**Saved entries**
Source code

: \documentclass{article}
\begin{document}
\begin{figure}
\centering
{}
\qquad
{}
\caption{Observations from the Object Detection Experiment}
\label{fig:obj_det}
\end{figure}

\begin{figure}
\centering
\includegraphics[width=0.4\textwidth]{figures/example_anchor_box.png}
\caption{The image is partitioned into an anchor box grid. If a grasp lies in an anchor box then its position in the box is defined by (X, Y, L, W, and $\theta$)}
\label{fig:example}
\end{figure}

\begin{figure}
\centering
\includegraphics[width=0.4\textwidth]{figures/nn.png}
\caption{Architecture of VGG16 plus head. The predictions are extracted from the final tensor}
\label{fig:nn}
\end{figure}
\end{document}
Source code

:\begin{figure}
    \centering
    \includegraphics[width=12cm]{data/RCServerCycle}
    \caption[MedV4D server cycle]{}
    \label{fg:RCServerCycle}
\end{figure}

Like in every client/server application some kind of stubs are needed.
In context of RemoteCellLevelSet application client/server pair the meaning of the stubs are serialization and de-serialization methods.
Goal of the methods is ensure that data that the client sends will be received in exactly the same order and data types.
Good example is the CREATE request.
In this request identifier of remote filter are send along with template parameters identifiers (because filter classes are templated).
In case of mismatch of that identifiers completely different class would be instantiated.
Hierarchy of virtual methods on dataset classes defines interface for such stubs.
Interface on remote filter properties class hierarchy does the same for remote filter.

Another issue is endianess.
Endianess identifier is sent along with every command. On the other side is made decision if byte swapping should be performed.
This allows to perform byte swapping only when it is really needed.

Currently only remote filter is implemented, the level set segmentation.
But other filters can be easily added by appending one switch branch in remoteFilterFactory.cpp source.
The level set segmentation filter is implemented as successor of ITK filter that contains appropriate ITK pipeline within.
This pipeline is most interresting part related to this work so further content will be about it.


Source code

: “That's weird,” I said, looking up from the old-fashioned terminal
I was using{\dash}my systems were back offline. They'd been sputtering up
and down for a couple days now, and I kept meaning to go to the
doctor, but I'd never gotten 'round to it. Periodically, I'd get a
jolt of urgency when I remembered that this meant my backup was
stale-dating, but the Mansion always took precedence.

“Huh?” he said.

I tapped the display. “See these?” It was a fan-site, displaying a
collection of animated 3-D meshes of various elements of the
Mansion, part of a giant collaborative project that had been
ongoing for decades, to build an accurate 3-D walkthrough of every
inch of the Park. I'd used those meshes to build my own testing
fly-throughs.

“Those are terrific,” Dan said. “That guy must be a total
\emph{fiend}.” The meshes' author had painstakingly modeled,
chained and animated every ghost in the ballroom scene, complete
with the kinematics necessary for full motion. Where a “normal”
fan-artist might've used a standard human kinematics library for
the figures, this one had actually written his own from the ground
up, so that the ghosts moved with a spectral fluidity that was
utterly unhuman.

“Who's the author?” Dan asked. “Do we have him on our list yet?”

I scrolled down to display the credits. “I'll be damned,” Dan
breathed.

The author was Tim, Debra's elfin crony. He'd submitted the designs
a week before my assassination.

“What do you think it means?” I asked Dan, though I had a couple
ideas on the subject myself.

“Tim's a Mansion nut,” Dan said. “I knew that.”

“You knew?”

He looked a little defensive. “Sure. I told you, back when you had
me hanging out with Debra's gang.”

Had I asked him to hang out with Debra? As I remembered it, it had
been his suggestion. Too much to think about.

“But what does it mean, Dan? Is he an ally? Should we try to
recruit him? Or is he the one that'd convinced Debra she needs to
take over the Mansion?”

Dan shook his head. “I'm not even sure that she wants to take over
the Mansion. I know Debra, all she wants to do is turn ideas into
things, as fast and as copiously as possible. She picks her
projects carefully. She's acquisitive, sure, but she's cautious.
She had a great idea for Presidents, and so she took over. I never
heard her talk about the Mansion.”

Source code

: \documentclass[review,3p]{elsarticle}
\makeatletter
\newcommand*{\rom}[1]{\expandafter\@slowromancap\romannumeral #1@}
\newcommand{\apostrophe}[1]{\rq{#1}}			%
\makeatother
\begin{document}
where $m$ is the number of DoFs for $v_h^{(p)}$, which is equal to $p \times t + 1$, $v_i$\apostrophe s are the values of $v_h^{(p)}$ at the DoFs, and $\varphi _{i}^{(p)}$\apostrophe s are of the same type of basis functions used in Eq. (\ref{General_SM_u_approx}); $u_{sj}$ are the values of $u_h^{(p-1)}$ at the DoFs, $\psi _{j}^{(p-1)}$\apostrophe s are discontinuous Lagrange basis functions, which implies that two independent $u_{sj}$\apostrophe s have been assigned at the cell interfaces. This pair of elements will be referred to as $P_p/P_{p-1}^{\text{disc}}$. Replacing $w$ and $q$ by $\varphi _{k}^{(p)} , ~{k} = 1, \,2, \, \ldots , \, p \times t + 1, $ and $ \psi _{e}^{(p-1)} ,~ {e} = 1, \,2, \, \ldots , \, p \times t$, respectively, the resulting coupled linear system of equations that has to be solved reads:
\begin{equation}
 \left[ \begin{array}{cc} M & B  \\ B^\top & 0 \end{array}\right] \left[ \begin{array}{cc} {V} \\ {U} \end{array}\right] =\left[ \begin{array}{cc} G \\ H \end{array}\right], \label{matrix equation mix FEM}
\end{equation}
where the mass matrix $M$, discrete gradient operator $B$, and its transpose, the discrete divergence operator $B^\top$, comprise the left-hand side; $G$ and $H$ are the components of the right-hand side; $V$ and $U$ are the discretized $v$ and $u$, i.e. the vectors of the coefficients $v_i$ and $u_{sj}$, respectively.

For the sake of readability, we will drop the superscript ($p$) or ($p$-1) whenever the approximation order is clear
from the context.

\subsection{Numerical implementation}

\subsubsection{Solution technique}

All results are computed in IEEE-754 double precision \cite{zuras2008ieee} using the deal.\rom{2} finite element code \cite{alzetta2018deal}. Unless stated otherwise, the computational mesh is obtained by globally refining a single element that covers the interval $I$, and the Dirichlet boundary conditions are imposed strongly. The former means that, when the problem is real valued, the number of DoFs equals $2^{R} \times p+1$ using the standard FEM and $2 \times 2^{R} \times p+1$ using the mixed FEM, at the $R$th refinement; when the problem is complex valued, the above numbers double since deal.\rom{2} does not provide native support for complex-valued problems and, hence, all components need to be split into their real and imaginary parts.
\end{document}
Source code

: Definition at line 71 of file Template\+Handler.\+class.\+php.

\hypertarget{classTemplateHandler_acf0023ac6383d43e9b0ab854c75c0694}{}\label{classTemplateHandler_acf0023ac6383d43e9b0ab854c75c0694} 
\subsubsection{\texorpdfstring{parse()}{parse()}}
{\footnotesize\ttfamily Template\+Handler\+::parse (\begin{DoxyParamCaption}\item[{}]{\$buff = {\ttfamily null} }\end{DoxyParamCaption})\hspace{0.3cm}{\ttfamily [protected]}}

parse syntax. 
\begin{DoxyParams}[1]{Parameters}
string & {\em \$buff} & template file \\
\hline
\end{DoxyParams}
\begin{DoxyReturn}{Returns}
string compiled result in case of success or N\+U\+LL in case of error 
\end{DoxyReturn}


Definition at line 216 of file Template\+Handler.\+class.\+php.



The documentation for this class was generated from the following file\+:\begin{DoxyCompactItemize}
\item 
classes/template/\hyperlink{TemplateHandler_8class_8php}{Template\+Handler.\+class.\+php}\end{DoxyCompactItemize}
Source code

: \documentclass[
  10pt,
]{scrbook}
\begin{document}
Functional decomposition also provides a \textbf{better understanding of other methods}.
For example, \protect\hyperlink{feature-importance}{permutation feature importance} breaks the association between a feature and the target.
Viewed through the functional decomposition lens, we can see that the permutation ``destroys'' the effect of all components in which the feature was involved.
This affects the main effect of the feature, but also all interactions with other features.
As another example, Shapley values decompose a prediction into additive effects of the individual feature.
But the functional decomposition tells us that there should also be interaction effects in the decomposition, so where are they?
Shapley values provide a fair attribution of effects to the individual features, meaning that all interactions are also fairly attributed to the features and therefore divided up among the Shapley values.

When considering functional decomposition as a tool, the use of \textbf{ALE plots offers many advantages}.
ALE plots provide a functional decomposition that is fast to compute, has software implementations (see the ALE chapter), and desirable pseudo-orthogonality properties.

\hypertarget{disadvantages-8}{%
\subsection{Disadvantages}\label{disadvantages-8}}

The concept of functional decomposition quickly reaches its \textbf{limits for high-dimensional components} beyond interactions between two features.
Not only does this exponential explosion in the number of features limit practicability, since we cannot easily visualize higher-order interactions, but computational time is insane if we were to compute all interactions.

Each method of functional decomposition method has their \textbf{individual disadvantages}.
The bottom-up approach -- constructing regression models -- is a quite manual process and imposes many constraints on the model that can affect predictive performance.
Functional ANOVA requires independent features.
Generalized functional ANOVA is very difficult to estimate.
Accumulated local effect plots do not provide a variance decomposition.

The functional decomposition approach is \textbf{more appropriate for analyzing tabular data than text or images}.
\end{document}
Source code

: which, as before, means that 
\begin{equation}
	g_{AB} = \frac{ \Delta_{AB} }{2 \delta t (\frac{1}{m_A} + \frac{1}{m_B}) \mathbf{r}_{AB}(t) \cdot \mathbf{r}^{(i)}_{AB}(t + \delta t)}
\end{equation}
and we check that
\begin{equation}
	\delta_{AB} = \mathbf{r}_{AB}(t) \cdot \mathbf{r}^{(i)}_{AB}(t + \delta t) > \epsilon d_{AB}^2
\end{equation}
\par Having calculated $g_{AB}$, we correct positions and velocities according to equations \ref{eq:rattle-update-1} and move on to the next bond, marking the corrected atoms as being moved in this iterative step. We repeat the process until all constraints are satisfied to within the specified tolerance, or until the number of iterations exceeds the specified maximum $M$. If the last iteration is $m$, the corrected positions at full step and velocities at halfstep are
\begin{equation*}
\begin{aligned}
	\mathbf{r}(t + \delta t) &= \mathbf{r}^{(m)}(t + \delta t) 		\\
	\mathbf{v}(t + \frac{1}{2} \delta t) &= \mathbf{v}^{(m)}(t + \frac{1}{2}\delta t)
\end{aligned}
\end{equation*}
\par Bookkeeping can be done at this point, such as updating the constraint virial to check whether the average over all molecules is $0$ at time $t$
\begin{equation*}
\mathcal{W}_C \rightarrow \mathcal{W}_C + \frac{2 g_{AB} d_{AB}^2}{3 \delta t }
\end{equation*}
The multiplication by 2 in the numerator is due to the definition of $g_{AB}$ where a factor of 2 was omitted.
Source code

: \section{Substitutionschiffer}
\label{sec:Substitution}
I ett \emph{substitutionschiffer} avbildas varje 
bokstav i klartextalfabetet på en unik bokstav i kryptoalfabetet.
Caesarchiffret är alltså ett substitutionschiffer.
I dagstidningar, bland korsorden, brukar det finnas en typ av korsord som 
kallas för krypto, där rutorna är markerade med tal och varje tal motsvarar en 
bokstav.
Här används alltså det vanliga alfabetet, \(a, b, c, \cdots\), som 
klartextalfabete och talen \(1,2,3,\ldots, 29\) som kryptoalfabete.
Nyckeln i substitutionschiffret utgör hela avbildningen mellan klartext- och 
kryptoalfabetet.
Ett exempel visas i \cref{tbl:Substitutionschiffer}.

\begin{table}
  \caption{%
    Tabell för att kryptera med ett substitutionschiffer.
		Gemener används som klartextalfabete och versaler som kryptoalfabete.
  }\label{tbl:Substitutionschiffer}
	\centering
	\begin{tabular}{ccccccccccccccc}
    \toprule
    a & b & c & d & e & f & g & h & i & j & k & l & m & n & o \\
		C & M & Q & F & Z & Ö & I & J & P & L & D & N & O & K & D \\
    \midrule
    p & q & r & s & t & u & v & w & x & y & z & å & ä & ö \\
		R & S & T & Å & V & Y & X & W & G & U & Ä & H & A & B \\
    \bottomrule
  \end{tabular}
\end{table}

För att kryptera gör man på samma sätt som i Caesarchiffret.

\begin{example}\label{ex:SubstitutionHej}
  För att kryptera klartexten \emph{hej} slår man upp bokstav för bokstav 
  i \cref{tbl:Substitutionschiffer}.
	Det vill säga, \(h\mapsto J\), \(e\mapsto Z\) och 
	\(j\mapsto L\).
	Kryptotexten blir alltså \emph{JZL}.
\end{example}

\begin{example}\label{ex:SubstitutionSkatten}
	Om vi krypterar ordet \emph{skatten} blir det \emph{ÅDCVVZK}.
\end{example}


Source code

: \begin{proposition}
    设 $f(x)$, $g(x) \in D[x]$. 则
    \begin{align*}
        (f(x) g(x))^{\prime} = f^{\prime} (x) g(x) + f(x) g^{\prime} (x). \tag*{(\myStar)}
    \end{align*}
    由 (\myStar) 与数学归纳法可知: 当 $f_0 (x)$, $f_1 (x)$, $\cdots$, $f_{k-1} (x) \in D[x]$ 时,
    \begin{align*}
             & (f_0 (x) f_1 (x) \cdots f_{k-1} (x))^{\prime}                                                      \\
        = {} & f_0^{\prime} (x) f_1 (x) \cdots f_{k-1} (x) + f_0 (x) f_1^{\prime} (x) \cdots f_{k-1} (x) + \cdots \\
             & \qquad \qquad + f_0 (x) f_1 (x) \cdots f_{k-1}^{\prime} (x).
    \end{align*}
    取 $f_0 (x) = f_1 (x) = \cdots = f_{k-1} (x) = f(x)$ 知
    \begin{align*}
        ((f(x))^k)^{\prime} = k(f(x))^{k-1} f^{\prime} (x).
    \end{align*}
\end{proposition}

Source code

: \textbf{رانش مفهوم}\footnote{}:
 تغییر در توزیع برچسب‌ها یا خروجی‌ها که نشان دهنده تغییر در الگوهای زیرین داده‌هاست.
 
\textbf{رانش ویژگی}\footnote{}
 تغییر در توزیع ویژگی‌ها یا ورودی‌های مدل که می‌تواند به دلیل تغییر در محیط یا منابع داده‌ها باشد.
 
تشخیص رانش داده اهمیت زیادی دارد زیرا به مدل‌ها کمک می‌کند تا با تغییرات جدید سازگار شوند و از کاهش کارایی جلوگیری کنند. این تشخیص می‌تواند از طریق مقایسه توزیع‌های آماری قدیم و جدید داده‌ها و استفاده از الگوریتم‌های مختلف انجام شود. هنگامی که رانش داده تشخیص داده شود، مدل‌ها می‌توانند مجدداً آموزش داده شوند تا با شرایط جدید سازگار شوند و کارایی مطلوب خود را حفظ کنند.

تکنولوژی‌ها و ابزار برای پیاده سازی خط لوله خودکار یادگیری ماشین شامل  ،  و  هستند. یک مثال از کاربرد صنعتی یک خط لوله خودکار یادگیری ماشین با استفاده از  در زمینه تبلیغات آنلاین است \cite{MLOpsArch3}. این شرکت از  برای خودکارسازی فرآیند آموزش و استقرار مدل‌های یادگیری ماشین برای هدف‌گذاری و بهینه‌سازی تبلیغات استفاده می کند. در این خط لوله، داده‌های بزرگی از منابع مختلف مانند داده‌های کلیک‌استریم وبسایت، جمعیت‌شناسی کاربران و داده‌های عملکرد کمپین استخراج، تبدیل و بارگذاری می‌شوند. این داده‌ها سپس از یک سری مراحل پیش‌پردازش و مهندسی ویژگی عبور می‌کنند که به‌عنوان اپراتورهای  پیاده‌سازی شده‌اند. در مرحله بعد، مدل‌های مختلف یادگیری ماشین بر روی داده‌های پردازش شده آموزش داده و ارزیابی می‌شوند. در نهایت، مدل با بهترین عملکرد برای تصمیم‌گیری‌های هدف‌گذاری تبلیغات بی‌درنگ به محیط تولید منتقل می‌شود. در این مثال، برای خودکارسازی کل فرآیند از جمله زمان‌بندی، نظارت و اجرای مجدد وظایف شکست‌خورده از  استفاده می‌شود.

**Problem**
Output, please, only the lines running from the start of the entries through the line that contains "Like in every", including both of those lines.

**Finished task**
Source code

: \documentclass{article}
\begin{document}
\begin{figure}
\centering
{}
\qquad
{}
\caption{Observations from the Object Detection Experiment}
\label{fig:obj_det}
\end{figure}

\begin{figure}
\centering
\includegraphics[width=0.4\textwidth]{figures/example_anchor_box.png}
\caption{The image is partitioned into an anchor box grid. If a grasp lies in an anchor box then its position in the box is defined by (X, Y, L, W, and $\theta$)}
\label{fig:example}
\end{figure}

\begin{figure}
\centering
\includegraphics[width=0.4\textwidth]{figures/nn.png}
\caption{Architecture of VGG16 plus head. The predictions are extracted from the final tensor}
\label{fig:nn}
\end{figure}
\end{document}
Source code

:\begin{figure}
    \centering
    \includegraphics[width=12cm]{data/RCServerCycle}
    \caption[MedV4D server cycle]{}
    \label{fg:RCServerCycle}
\end{figure}

Like in every client/server application some kind of stubs are needed.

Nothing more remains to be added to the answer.